In [1]:
from transformers import AutoModelForCausalLM, AutoTokenizer, BitsAndBytesConfig
import torch

nf4_config = BitsAndBytesConfig(
   load_in_4bit=True,
   bnb_4bit_quant_type="nf4",
   bnb_4bit_use_double_quant=True,
   bnb_4bit_compute_dtype=torch.bfloat16
)

model_name = "lmg-anon/vntl-7b-v0.3.1-hf"
model = AutoModelForCausalLM.from_pretrained(model_name, device_map="auto", quantization_config=nf4_config)
tokenizer = AutoTokenizer.from_pretrained(model_name)

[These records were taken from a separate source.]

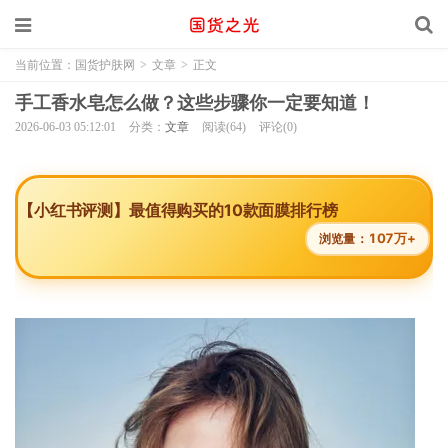
当前位置：
国货护肤网
>
文章
>
正文
手工香水皂怎么做？这些步骤你一定要知道！
2026-06-03 05:12:01
分类：
文章
阅读(64)
评论(0)
【小红书评测】最值得购买的10款面膜排行榜
107万+
浏览量：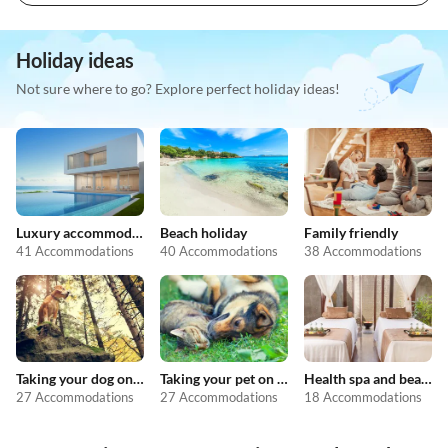
Holiday ideas
Not sure where to go? Explore perfect holiday ideas!
Luxury accommodation
Beach holiday
Family friendly
41 Accommodations
40 Accommodations
38 Accommodations
Taking your dog on holiday
Taking your pet on holiday
Health spa and beauty
27 Accommodations
27 Accommodations
18 Accommodations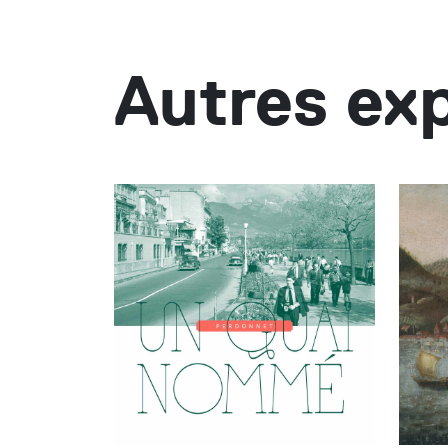
Autres exp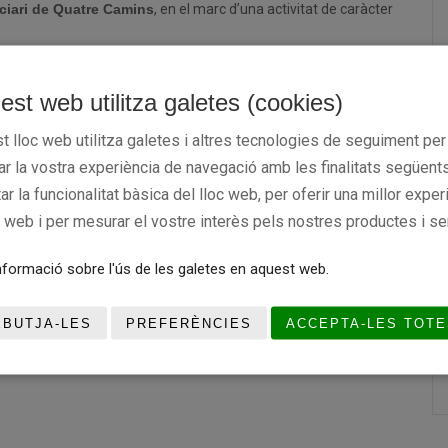
nciari de Quatre Camins
, en el marc d’una activitat de caràcter
est web utilitza galetes (cookies)
t lloc web utilitza galetes i altres tecnologies de seguiment per
rar la vostra experiència de navegació amb les finalitats següents
tar la funcionalitat bàsica del lloc web, per oferir una millor exper
c web i per mesurar el vostre interès pels nostres productes i se
formació sobre l'ús de les galetes en aquest web.
EBUTJA-LES
PREFERÈNCIES
ACCEPTA-LES TOTE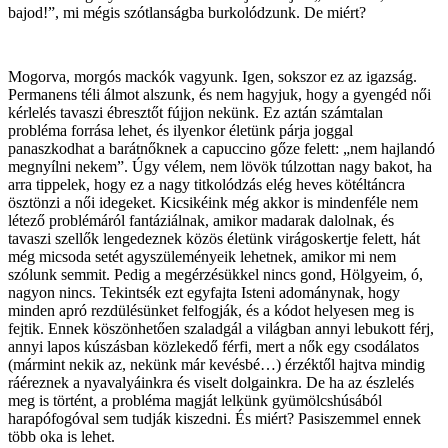
bajod!”, mi mégis szótlanságba burkolódzunk. De miért?
Mogorva, morgós mackók vagyunk. Igen, sokszor ez az igazság.
Permanens téli álmot alszunk, és nem hagyjuk, hogy a gyengéd női
kérlelés tavaszi ébresztőt fújjon nekünk. Ez aztán számtalan
probléma forrása lehet, és ilyenkor életünk párja joggal
panaszkodhat a barátnőknek a capuccino gőze felett: „nem hajlandó
megnyílni nekem”. Úgy vélem, nem lövök túlzottan nagy bakot, ha
arra tippelek, hogy ez a nagy titkolódzás elég heves kötéltáncra
ösztönzi a női idegeket. Kicsikéink még akkor is mindenféle nem
létező problémáról fantáziálnak, amikor madarak dalolnak, és
tavaszi szellők lengedeznek közös életünk virágoskertje felett, hát
még micsoda setét agyszüleményeik lehetnek, amikor mi nem
szólunk semmit. Pedig a megérzésükkel nincs gond, Hölgyeim, ó,
nagyon nincs. Tekintsék ezt egyfajta Isteni adománynak, hogy
minden apró rezdülésünket felfogják, és a kódot helyesen meg is
fejtik. Ennek köszönhetően szaladgál a világban annyi lebukott férj,
annyi lapos kúszásban közlekedő férfi, mert a nők egy csodálatos
(mármint nekik az, nekünk már kevésbé…) érzéktől hajtva mindig
ráéreznek a nyavalyáinkra és viselt dolgainkra. De ha az észlelés
meg is történt, a probléma magját lelkünk gyümölcshúsából
harapófogóval sem tudják kiszedni. És miért? Pasiszemmel ennek
több oka is lehet.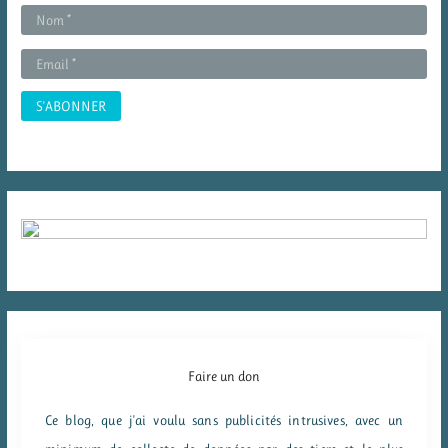
r
:
Faire un don
Ce blog, que j'ai voulu sans publicités intrusives, avec un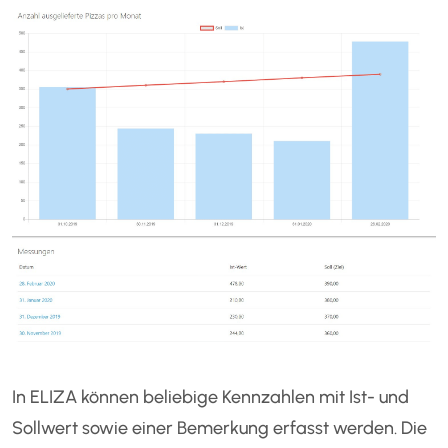
In ELIZA können beliebige Kennzahlen mit Ist- und
Sollwert sowie einer Bemerkung erfasst werden. Die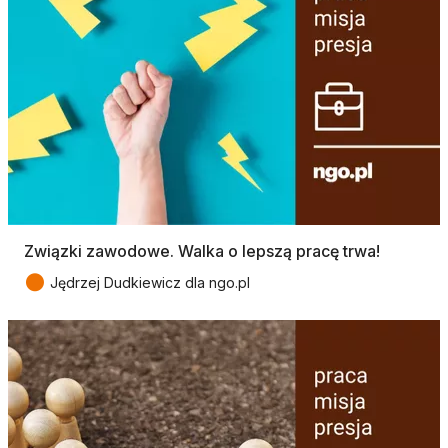
Związki zawodowe. Walka o lepszą pracę trwa!
●
Jędrzej Dudkiewicz dla ngo.pl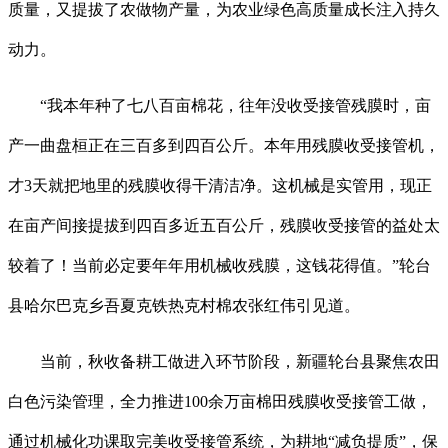
质量，又提拔了农做物产量，为农业绿色高质量成长注入持久
动力。
“我本年种了七八百亩棉花，往年没收受接管残膜时，亩
产一曲盘桓正在三百多到四百公斤。本年用残膜收受接管机，
才3天就把地里的残膜收得干清洁净。这机械是实管用，现正
在亩产间接提拔到四百多近五百公斤，残膜收受接管的益处太
较着了！当前必定要年年用机械收残膜，这钱花得值。”轮台
县哈尔巴克乡吾夏克铁热克村棉农张红伟引见道。
当前，秋收备耕工做进入环节阶段，新疆轮台县聚焦农田
白色污染管理，全力推进100余万亩棉田残膜收受接管工做，
通过机械化功课取完美收受接管系统，为耕地“减负提质”，保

Loading checkpoint shards:   0%|          | 0/3 [00:00<?, ?it/s]

In [2]:
import sqlite3
db = sqlite3.connect("../blume.db")

In [3]:
import re

names = {
    'Mary': 'メアリ',
    'Narrator': None,
    '???': '？？？',
    'Daniela': 'ダニエラ',
    'Victor': 'ヴィクトル',
    'Auguste': 'オーギュスト',
    'Ilia': 'イリア',
    'Richard': 'リチャード',
    'Jacob': 'ヤコブ'
}

prompt_start = """<<START>>
Name: Mary (メアリ) | Gender: Female
Name: Daniela Brancusi (ダニエラ・ブランクーシ) | Gender: Female
Name: Victor Friedrich (ヴィクトル・フリードリヒ) | Gender: Male
Name: Auguste Muller (オーギュスト・ミュラー) | Gender: Male
Name: Ilia Cantemir (イリア・カンテミール) | Gender: Female
Name: Richard Cantemir (リチャード・カンテミール) | Gender: Male | Aliases: Onii-chan (お兄ちゃん)
Name: Jacob Cantemir (ヤコブ・カンテミール) | Gender: Male | Aliases: mayor (村長)
"""

exp = re.compile("(?:\[(?:.+?)\]: )?(.+)", re.S)

seen = []

for address, speaker, line in db.cursor().execute("SELECT address, speaker, line FROM lines WHERE scriptid = 100"):
    line = line.replace("#Name[1]", "メアリ")
    jpspeaker = names[speaker]
    
    if jpspeaker is not None:
        jpspeaker = "[" + jpspeaker + "]: "
    else:
        jpspeaker = ""
    
    nucleus = "<<JAPANESE>>\n" + jpspeaker + line + "\n<<ENGLISH>> (fidelity = high)\n"
    while True:
        prompt = ''.join([prompt_start, *seen, nucleus])
        inputs = tokenizer(prompt, return_tensors="pt", return_length=True).to('cuda:0')
        if inputs.length <= 3840:
            del inputs['length']
            break
        seen.pop(0)
    
    outputs = model.generate(**inputs)
    tl = exp.match(tokenizer.batch_decode(outputs, skip_special_tokens=True, max_tokens=256)[0][len(prompt):].strip())[1]
    nucleus += tl + "\n"
    seen.append(nucleus)
    print(tl)
    #db.cursor().execute("INSERT OR REPLACE INTO translations VALUES('vntl-20240201', 100, ?, ?)", (address, tl))
    #db.commit()

「...」
I prayed to God this morning as well.
Yes. I didn't know what would happen next.
Or perhaps she'd closed her eyes and ears to everything she knew...
「...Fwaaah.」
(Aaaah! Not in front of God!)
She quickly corrected her posture.
Perhaps it was because she'd stayed up late the night before, but she was sleepy this morning.
(I needed to focus on my prayer.)
「...Mary? Where are you, Mary?」
(Oh, that voice...?)
「Ah, Mary. I see you're here.」
「Yes, Dani.」
As I'd expected. Dani had been looking for me.
She was a very beautiful woman. She was the second most revered person in this church, and that's why she knew so much about the church's teachings.
But she didn't seem to be very strict about the rules. Of course, she wasn't doing anything truly wrong.
She'd let me share some of the tasty sweets from the village with her, and she'd let me take a bath for longer than I was supposed to...
She was the kind of person who worried about our well-being and made sure we had time to relax.
My role